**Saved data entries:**
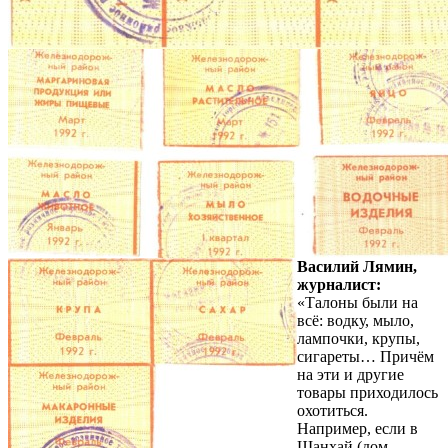
Василий Лямин,
журналист:
«Талоны были на
всё: водку, мыло,
лампочки, крупы,
сигареты… Причём
на эти и другие
товары приходилось
охотиться.
Например, если в
Шанхай (дом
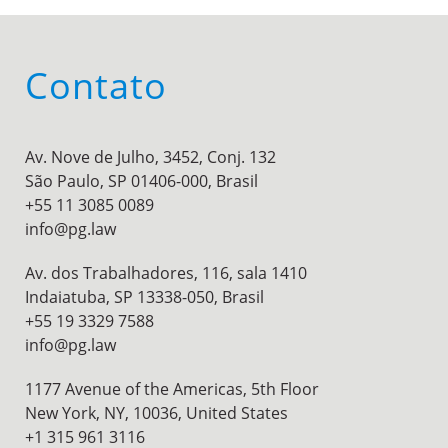
Contato
Av. Nove de Julho, 3452, Conj. 132
São Paulo, SP 01406-000, Brasil
+55 11 3085 0089
info@pg.law
Av. dos Trabalhadores, 116, sala 1410
Indaiatuba, SP 13338-050, Brasil
+55 19 3329 7588
info@pg.law
1177 Avenue of the Americas, 5th Floor
New York, NY, 10036,
United States
+1 315 961 3116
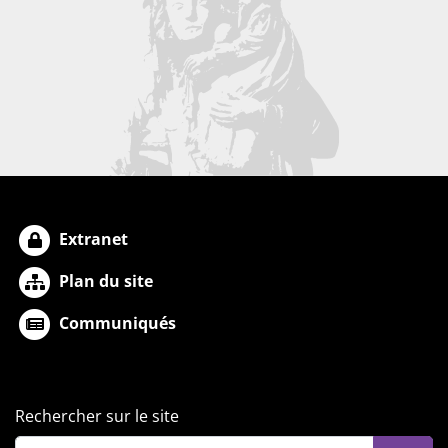
Extranet
Plan du site
Communiqués
Rechercher sur le site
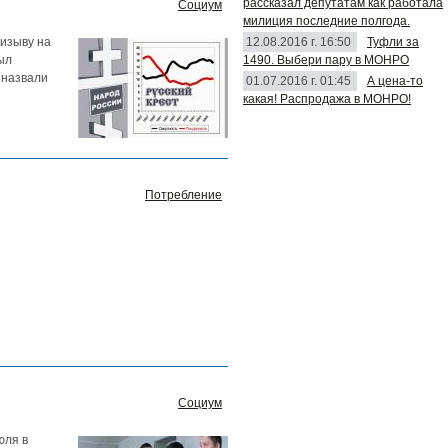
рассказал депутатам как работала
Социум
милиция последние полгода.
12.08.2016 г. 16:50
Туфли за
ризыву на
1490. Выбери пару в МОНРО
ыл
 назвали
01.07.2016 г. 01:45
А цена-то
какая! Распродажа в МОНРО!
Потребление
Социум
юля в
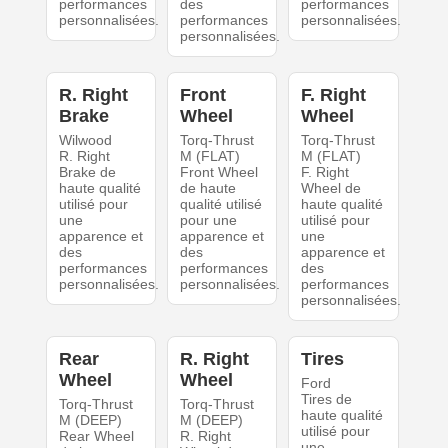
performances
des
performances
personnalisées.
performances
personnalisées.
personnalisées.
R. Right
Front
F. Right
Brake
Wheel
Wheel
Wilwood
Torq-Thrust
Torq-Thrust
R. Right
M (FLAT)
M (FLAT)
Brake de
Front Wheel
F. Right
haute qualité
de haute
Wheel de
utilisé pour
qualité utilisé
haute qualité
une
pour une
utilisé pour
apparence et
apparence et
une
des
des
apparence et
performances
performances
des
personnalisées.
personnalisées.
performances
personnalisées.
Rear
R. Right
Tires
Wheel
Wheel
Ford
Tires de
Torq-Thrust
Torq-Thrust
haute qualité
M (DEEP)
M (DEEP)
utilisé pour
Rear Wheel
R. Right
une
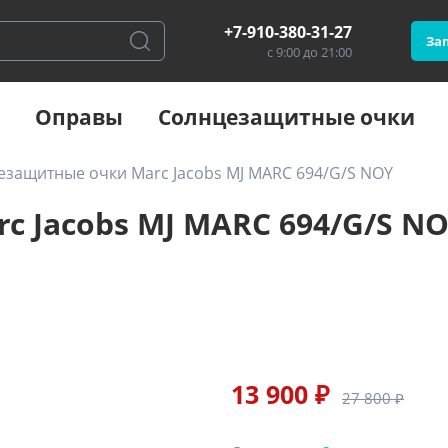
+7-910-380-31-27
Зап
с 9:00 до 21:00
Оправы
Солнцезащитные очки
езащитные очки Marc Jacobs MJ MARC 694/G/S NOY
 Jacobs MJ MARC 694/G/S N
13 900 ₽
27 800 ₽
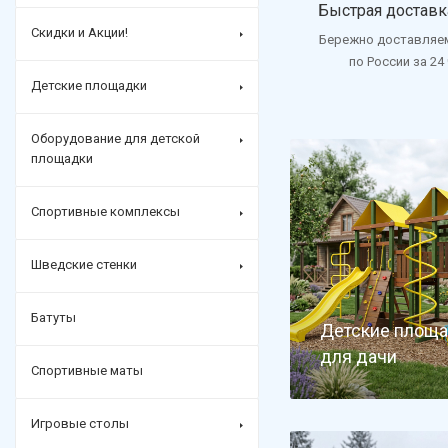
Быстрая доставк
Скидки и Акции!
Бережно доставляе
по России за 24
Детские площадки
Оборудование для детской
площадки
Спортивные комплексы
Шведские стенки
Батуты
Детские площ
для дачи
Спортивные маты
Игровые столы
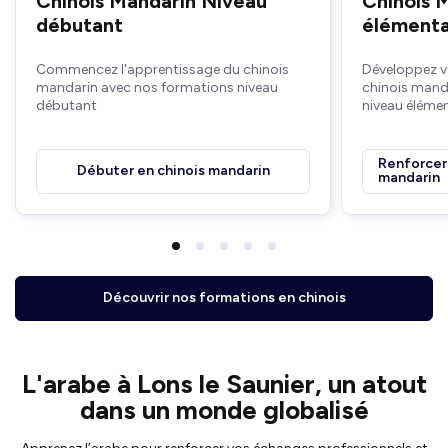
Chinois Mandarin Niveau
Chinois 
débutant
élémenta
Commencez l'apprentissage du chinois
Développez v
mandarin avec nos formations niveau
chinois mand
débutant
niveau élémen
Renforcer 
Débuter en chinois mandarin
mandarin
Découvrir nos formations en chinois
L'arabe à Lons le Saunier, un atout
dans un monde globalisé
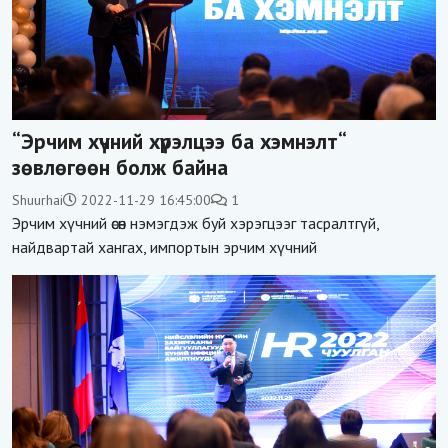
“Эрчим хүчний хүрэлцээ ба хэмнэлт“
зөвлөгөөн болж байна
Shuurhai
2022-11-29 16:45:00
1
Эрчим хүчний өсөн нэмэгдэж буй хэрэгцээг тасралтгүй,
найдвартай хангах, импортын эрчим хүчний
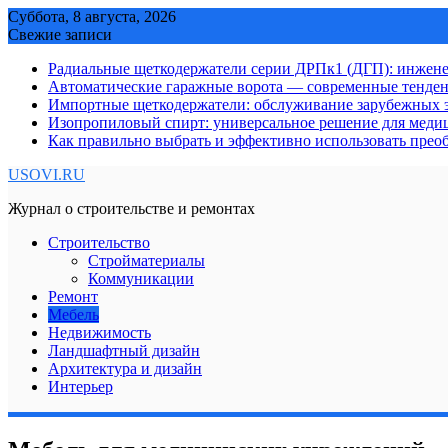
Skip
Суббота, 8 августа, 2026
to
Свежие записи
content
Радиальные щеткодержатели серии ДРПк1 (ДГП): инжене
Автоматические гаражные ворота — современные тенде
Импортные щеткодержатели: обслуживание зарубежных э
Изопропиловый спирт: универсальное решение для мед
Как правильно выбрать и эффективно использовать преоб
USOVI.RU
Журнал о строительстве и ремонтах
Строительство
Стройматериалы
Коммуникации
Ремонт
Мебель
Недвижимость
Ландшафтный дизайн
Архитектура и дизайн
Интерьер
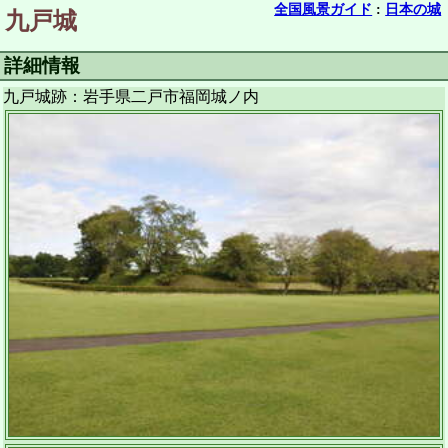
全国風景ガイド
:
日本の城
九戸城
詳細情報
九戸城跡：岩手県二戸市福岡城ノ内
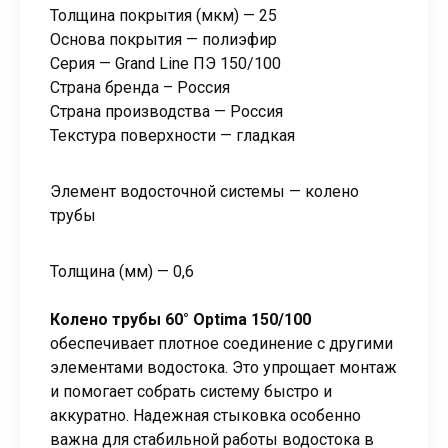
Толщина покрытия (мкм) — 25
Основа покрытия — полиэфир
Серия — Grand Line ПЭ 150/100
Страна бренда – Россия
Страна производства — Россия
Текстура поверхности — гладкая
Элемент водосточной системы — колено
трубы
Толщина (мм) — 0,6
Колено трубы 60° Optima 150/100
обеспечивает плотное соединение с другими
элементами водостока. Это упрощает монтаж
и помогает собрать систему быстро и
аккуратно. Надежная стыковка особенно
важна для стабильной работы водостока в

**TASK TO COMPLETE:**
Arrange the lines from the start of the entries up to and including the line that contains "Шанхай (дом" as a Markdown table with the columns Row and Text, leaving out blank lines. Omit the pictures from the table.

**ANSWER TO THIS TASK:**
| Row | Text |
|---|---|
| 1 | Василий Лямин, |
| 2 | журналист: |
| 3 | «Талоны были на |
| 4 | всё: водку, мыло, |
| 5 | лампочки, крупы, |
| 6 | сигареты… Причём |
| 7 | на эти и другие |
| 8 | товары приходилось |
| 9 | охотиться. |
| 10 | Например, если в |
| 11 | Шанхай (дом |